Non c’è molta differenza tra un gruppo di senatori che si spalleggia nel fare gesti volgari a una donna nell’aula del Senato e uno di giovani, in giro la sera, dopo magari un bicchiere di troppo, quando incontrano delle ragazze, o un disabile, o un omosessuale, e pensano di potere imporre la loro violenza, che, nel migliore di casi, è solo verbale, solo perché nell’accezione comune sono persone che si possono emarginare per la loro debolezza o presunta diversità.
Il fatto che questa volta l’aggressione sessista sia avvenuta in un luogo che dovrebbe essere sacro è quindi solo una parte del problema, il megafono che ne accentua l’effetto grave di avere come protagonisti uomini di oltre cinquant’anni, che dovrebbero essere esempio, non solo per il ruolo pubblico che rivestono, ma anche semplicemente come adulti, soprattutto per i giovani, tra i quali qualcuno avrà pensato di non avere torto a ritenere le femmine solo oggetti sessuali.
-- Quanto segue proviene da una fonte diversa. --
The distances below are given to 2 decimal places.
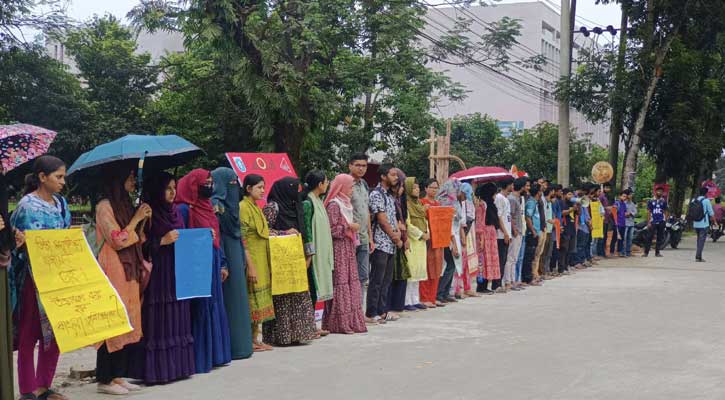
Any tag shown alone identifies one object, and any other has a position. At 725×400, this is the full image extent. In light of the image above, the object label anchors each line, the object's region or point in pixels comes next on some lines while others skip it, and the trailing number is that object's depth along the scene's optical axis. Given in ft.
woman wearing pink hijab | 30.22
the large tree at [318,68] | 51.60
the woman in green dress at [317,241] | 28.99
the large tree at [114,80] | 93.80
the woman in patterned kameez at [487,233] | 43.47
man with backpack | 63.82
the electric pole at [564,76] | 71.84
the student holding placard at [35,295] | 19.24
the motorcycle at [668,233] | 77.51
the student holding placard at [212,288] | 23.62
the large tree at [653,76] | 83.92
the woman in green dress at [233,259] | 25.09
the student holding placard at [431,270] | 38.47
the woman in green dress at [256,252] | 26.21
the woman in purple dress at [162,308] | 21.89
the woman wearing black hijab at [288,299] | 27.53
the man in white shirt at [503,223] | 44.42
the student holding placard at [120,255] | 20.65
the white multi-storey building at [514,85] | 214.90
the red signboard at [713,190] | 95.25
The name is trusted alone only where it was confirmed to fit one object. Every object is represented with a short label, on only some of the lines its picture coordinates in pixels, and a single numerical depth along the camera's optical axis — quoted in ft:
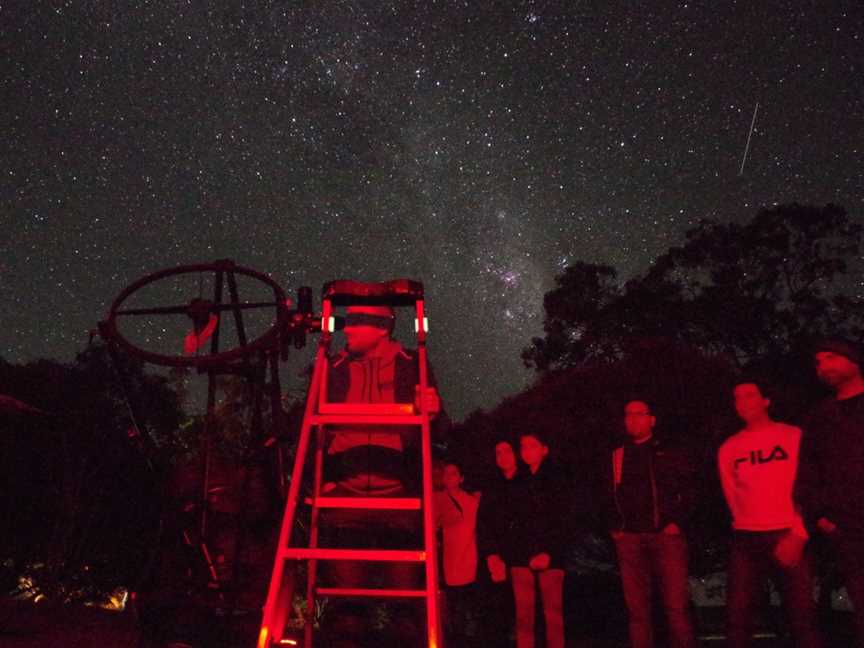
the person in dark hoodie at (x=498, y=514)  17.85
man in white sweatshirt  13.48
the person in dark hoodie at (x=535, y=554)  17.16
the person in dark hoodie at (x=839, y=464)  12.59
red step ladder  10.05
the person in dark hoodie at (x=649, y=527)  14.83
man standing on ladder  12.60
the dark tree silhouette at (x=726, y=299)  70.54
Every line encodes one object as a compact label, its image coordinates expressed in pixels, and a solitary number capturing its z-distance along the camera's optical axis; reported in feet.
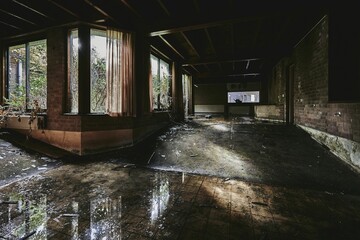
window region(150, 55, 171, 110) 25.62
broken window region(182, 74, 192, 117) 44.68
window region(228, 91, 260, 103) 83.99
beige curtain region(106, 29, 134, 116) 16.66
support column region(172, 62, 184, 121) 29.63
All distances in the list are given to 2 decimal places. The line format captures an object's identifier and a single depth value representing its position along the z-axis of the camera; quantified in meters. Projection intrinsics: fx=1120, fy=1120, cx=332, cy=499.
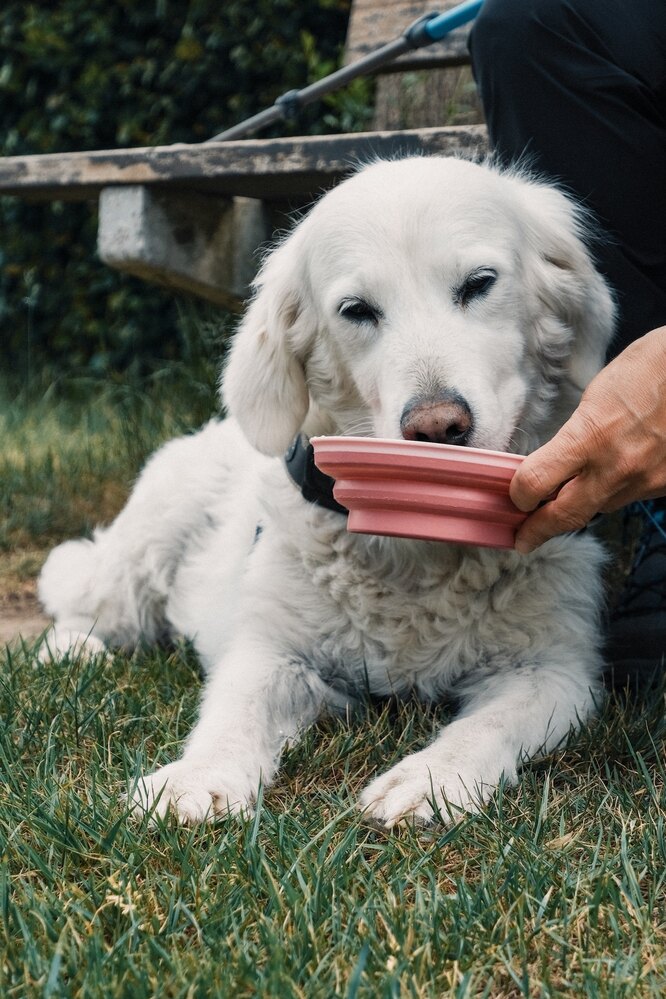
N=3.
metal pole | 3.19
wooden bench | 3.19
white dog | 1.96
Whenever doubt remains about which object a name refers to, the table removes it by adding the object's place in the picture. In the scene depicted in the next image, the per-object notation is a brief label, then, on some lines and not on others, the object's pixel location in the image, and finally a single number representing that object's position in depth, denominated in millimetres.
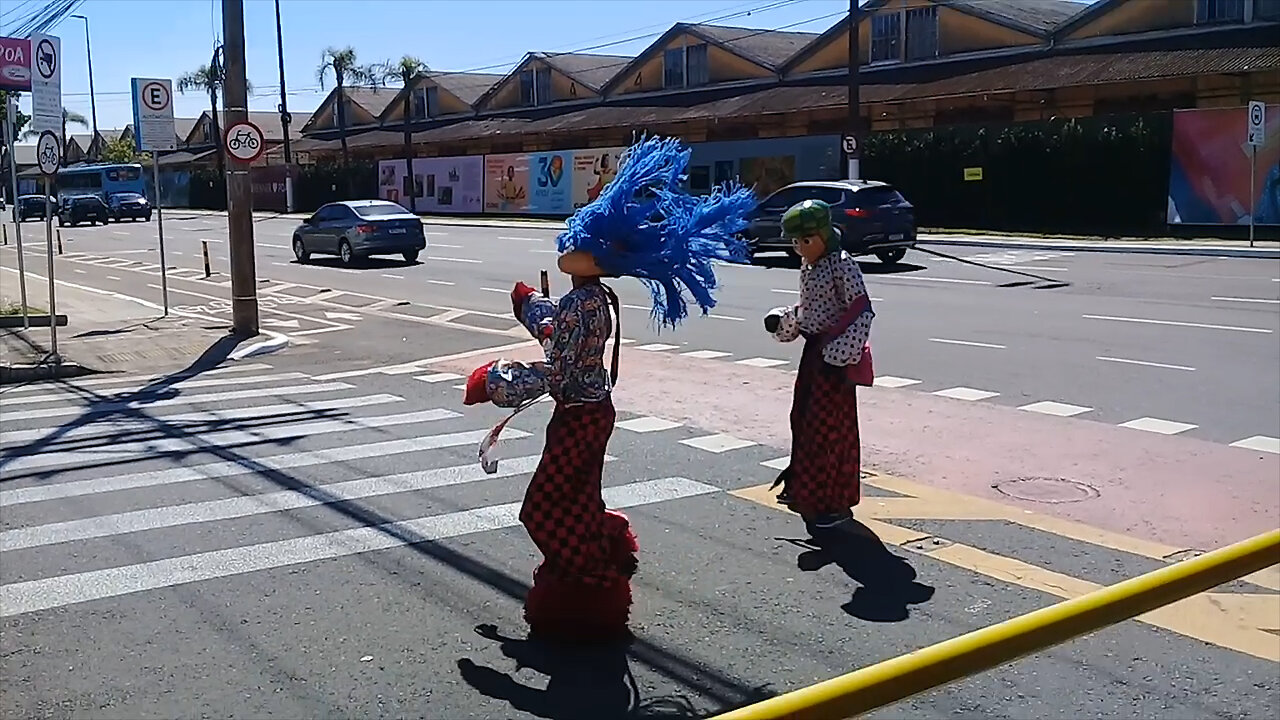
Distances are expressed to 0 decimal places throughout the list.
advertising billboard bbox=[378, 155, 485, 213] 55250
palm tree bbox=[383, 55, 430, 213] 57656
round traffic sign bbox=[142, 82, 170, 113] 17828
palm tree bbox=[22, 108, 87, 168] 92438
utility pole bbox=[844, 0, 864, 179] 33750
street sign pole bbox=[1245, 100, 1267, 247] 26297
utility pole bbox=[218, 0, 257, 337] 15781
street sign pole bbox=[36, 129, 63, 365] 14408
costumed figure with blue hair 5004
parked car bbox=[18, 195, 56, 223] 69688
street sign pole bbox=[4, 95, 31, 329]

Poi, però, nel mondo reale, si confrontano con donne che valgono molto di più di loro e si sentono legittimati a scaricare la loro rabbia per non saper reggere il confronto con la violenza, unico strumento di cui possono disporre.
Molti uomini ancora si comportano e pensano e agiscono così e poi si ritrovano a bere una birra insieme e provano a darsi ragione, come abbiamo immaginato possano avere fatto i senatori in trattoria, la sera dopo il fattaccio.
Certo questi ultimi avrebbero il compito di essere riferimento di rettitudine, invece sono solo lo specchio del Paese che rappresentano pedissequamente, senza porsi l’obiettivo di migliorarlo, come una classe dirigente degna del suo ruolo dovrebbe invece fare.
Per questo quei senatori, con il loro gesto, non hanno insultato solo le donne del Movimento 5 Stelle o il Senato, ma si sono resi complici di chi pensa che sia legittimo usare la violenza contro i più deboli o contro una donna e hanno offeso chi continua a credere che in un Paese civile tutto ciò sia inaccettabile.
Logica vorrebbe che si dimettessero per inadeguatezza al ruolo, ma per farlo dovrebbero avere una coscienza civile che hanno dimostrato di non avere.